Saturday, March 7, 2009

Rethinking the DSTP: putting the cart back behind the horse

My daughter calls it the Delaware Student Torture Program.

I had to admit to her last year that between 1992-1995 I co-chaired the Social Studies Frameworks Commission and then in 1998 served on the Performance Indicators Committee that went into the design of the Social Studies component of the DSTP. She didn't actually care that I have spent multiple years criticizing the DSTP as essentially worthless in its current form: she just holds me responsible.

Now the state is seriously reconsidering the DSTP--finally.

Lieutenant Governor Denn and Education Secretary Lowery are in the initial stages of suggesting the replacement of the DSTP with a summative test at grade-level and benchmark adaptive tests during the year. That summative test is unfortunately still necessary, at least until the worst provisions of No Child Left Behind are repealed.

The benchmark idea, which has been in play in several Delaware school districts for a couple years now, is tremendously important:

The second is a benchmark test that would be administered at the beginning, middle and end of the year for immediate feedback on how a student is doing in a particular subject. The benchmark test would adjust to a student's ability, so when a child is struggling, the difficulty of the questions decreases and when the student is excelling, the computer program switches to harder questions.

This is critically important. Why?

The mantra of the early 1990s was that assessment drives instruction--not standards. Essentially, this is the idea that the only thing that will force teachers to force students to learn specific material that is valued by the educational bureaucracy (both State and Federal as well as education interest groups) is high-stakes testing.

It is a coercive model in which standards are used as a restraint rather than a support, and in which students are treated like industrial products to be quality tested rather than human beings to be nurtured and educated.

The benchmark idea allows districts to test students on an ongoing basis during the year, so that teachers receive virtually real-time feedback on student performance while they can still do something about it.

That's good, but incomplete.

Unfortunately (and what follows is so wonkish that probably nobody but kilroy or pandora is going to enjoy it), the Delaware content standards in the core academic subjects contain too much material.

When we wrote these standards in the early 1990s, the latest education fad insisted that content standards should more or less cover virtually everything to be taught in a given course.

Problem: educational research now substantiates the fact that this was a huge mistake. Content standards should cover no more than 35-40% of the core material for any subject at any grade level. Again, why?

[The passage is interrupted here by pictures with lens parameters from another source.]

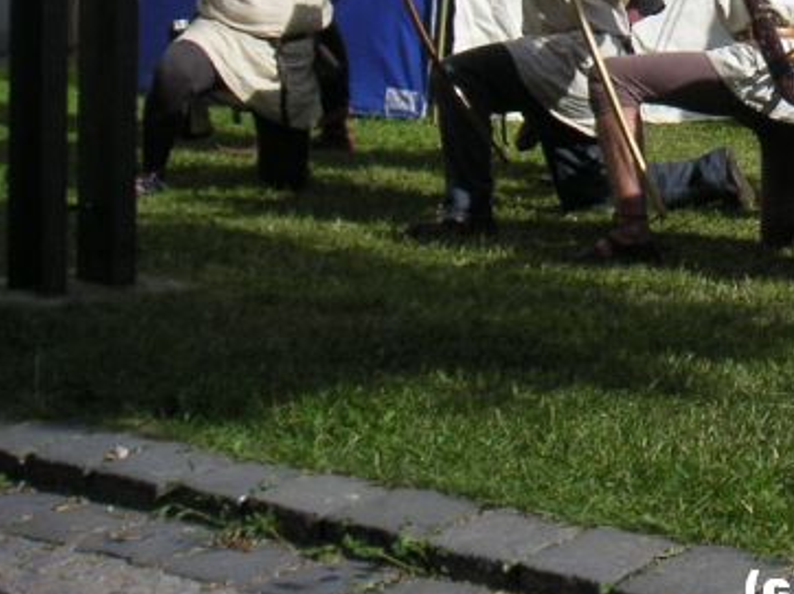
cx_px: 875
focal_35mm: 109
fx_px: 2499
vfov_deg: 13.2
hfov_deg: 17.4
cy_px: -118
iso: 50
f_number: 6.7
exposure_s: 1/180
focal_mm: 6.9
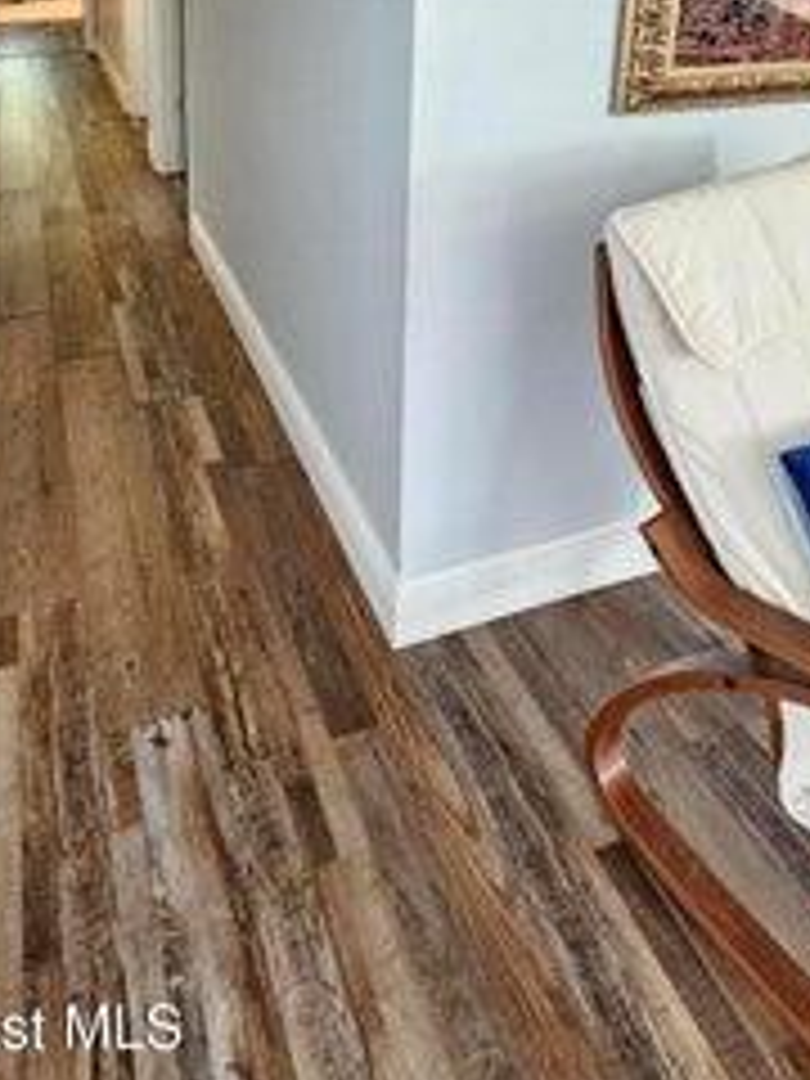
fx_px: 811
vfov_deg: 55.1
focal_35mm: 26
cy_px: 45
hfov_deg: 52.6
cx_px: 315
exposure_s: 1/40
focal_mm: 2.2
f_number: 2.2
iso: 320
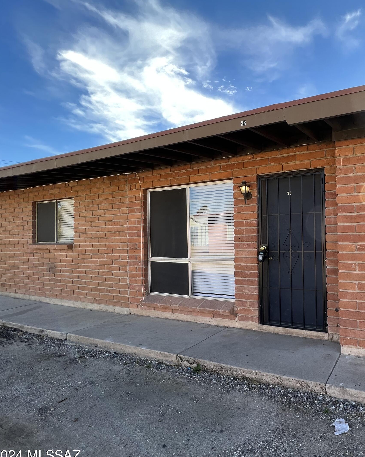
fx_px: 243
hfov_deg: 65.3
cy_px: 234
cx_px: 305
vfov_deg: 86.4
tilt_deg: +1.3
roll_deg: +1.5
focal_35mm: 18
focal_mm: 1.57
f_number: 1.8
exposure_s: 1/230
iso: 32
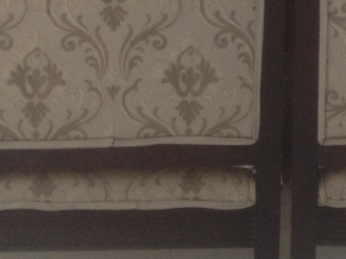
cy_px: -417
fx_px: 1889
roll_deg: -0.6
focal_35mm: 189
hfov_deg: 10.3
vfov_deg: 7.3
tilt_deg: -7.9
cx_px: 402
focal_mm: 4.28
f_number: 2.4
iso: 64
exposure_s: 1/40
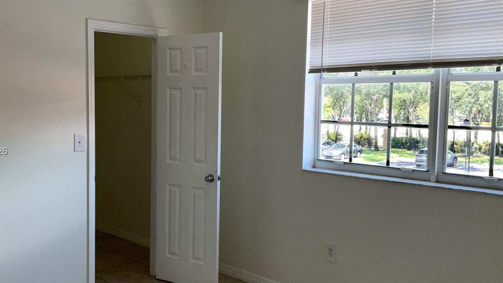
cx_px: 207
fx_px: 547
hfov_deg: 49.2
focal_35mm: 41
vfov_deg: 29.0
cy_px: 152
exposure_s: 1/145
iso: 16
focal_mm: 3
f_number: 1.8
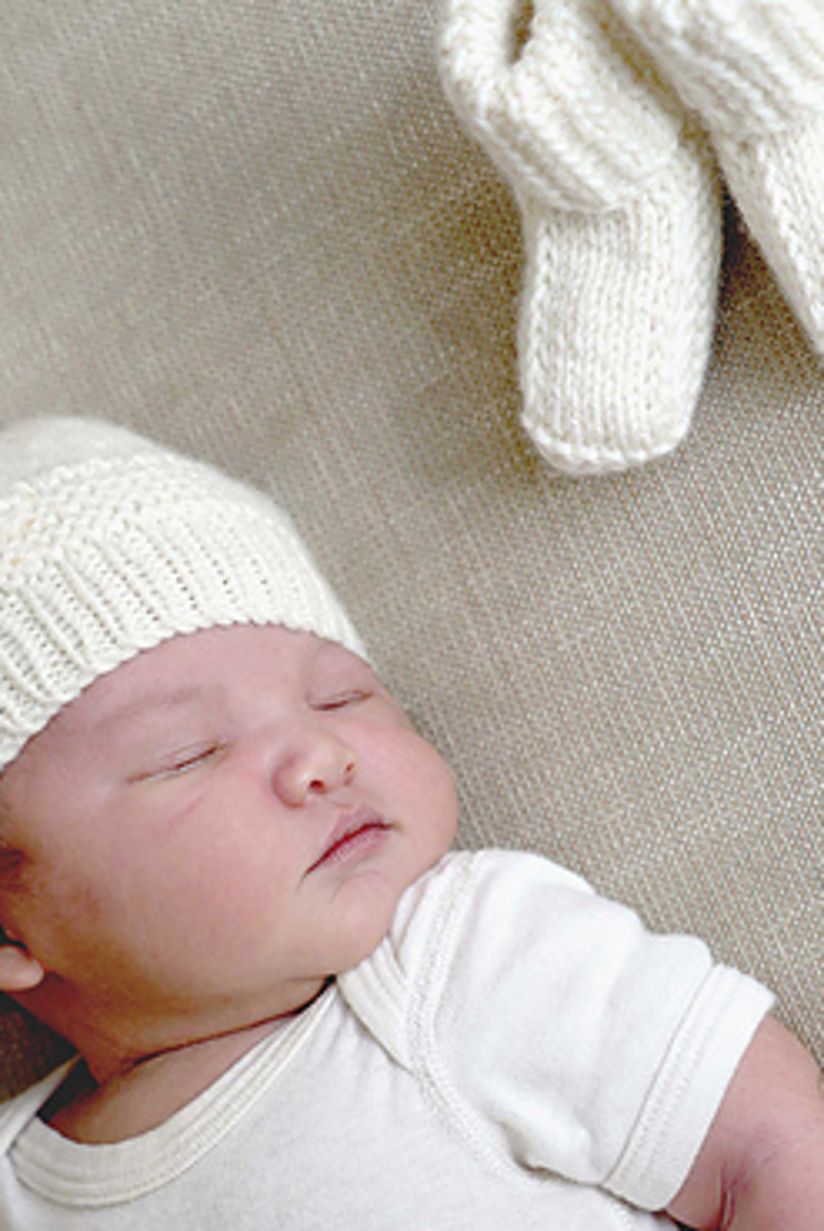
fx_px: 3321
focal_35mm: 97
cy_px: 894
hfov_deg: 14.1
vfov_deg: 20.9
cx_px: 392
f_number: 5
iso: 100
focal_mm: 56
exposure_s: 1/125
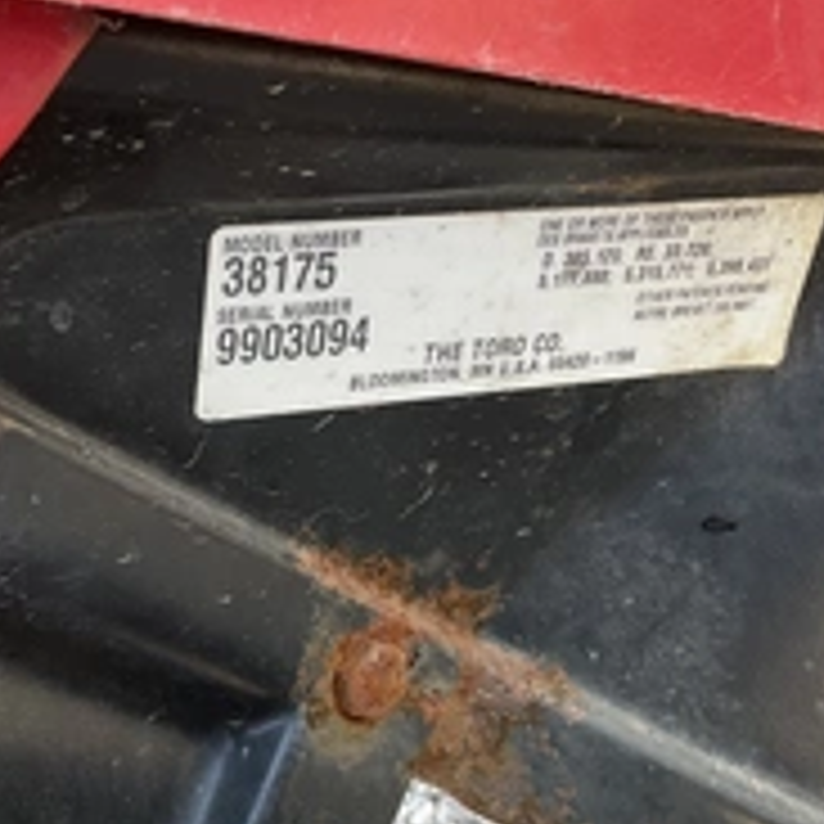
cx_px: 351
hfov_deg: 30.5
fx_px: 1508
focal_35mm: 56
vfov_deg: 30.6
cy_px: 410
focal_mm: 3
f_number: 1.8
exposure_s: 1/99
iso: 64
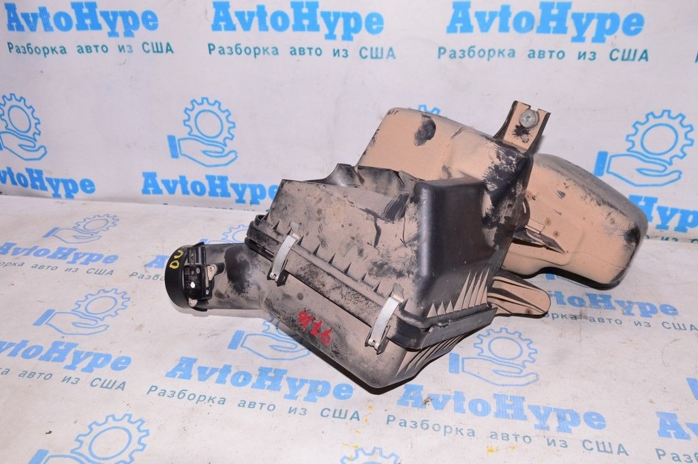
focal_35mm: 30
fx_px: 581
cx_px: 349
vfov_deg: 43.5
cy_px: 232
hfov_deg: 62.0
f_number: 8
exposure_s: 1/160
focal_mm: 20
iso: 1600
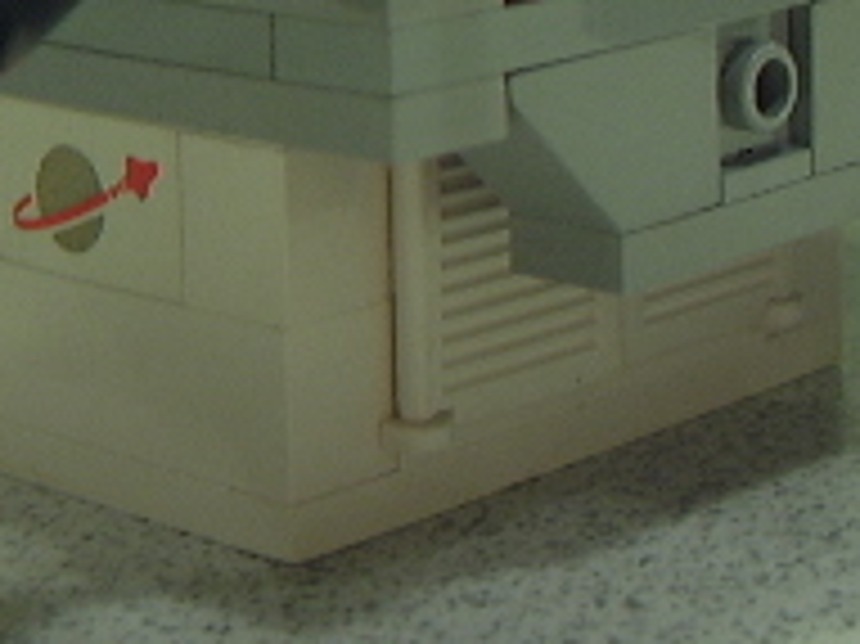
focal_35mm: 104
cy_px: -257
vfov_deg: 13.5
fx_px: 2582
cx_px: 761
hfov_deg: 18.6
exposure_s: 1/12
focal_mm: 8.13
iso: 100
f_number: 2.7
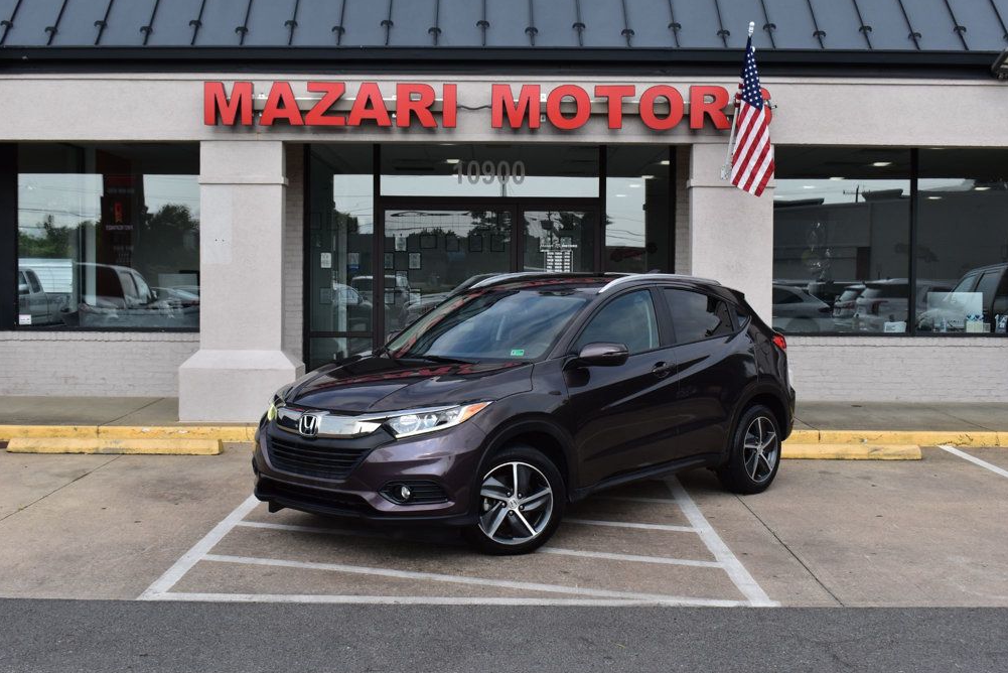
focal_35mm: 46
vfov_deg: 29.3
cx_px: 496
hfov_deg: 42.7
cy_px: 331
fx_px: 1288
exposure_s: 1/500
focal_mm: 30
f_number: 11
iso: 400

Because a 35-40% core forces the designers to make tough decisions about what is essential for students to know and be able to do; allows teachers to engage in actual teaching, rather than merely parroting a curriculum; and--most importantly--allows time to re-teach content and skills that benchmark tests show students have not learned.

This is absolutely critical and generally completely ignored in course planning. We pretty much give students one chance to get the material, test them on it, and then penalize them for what they don't know, while moving on to material they won't understand because they didn't ever master the previous unit.

Benchmarking gives teachers a tool to use in planning, to place re-teaching time formally on the schedule.

Students who master the material the first time, can be provided enrichment assignments, designed to give them more insight into the subject, while students who didn't receive supplemental instruction to bring them up to standard.

Unfortunately, our education programs at universities, and our professional development programs in the school districts rarely provide teachers the skills to do appropriate planning for this kind of instruction. They don't teach them to plan time for re-teaching in a differentiated classroom as part of the regular planning process. They don't provide teachers with the skills necessary to re-teach effectively rather than to simply repeat the lessons that children didn't understand the first time Re-teaching is a sophisticated skill, and cannot effectively be done on the fly; it has to be planned from the start.

There is potential here, in the Denn-Lowery initiative to reform the DSTP, for significant changes in public education in Delaware that do not require the expenditure of bazillions of dollars like Vision 2015, but leadership and modest investments in professional development to equip our teachers with a few new skills.

This--unlike the Rodel Foundation's big spending fantasia--has a realistic chance of being transformative even in an era of tight budgets.

[By the way, ask yourself about the Delaware Way and the DSTP sometime. Only in Delaware would we have turned over the development of the DSTP to an educrat--in this case, John Tanner--who negotiated the contract for scoring the tests as a DOE employee and then went to work for vendor with whom he negotiated the contract, and nobody found anything wrong with this picture. We got the DSTP as it stands today because of a sweetheart deal between DOE and Harcourt Brace, despite the fact that for multiple years the scoring of the DSTP was hopelessly bungled. Maybe Lillian Lowery, the woman who cleaned up the financial mess in Christina, will be the person to clean up a lot of the darkers corners of DOE. We can only hope.]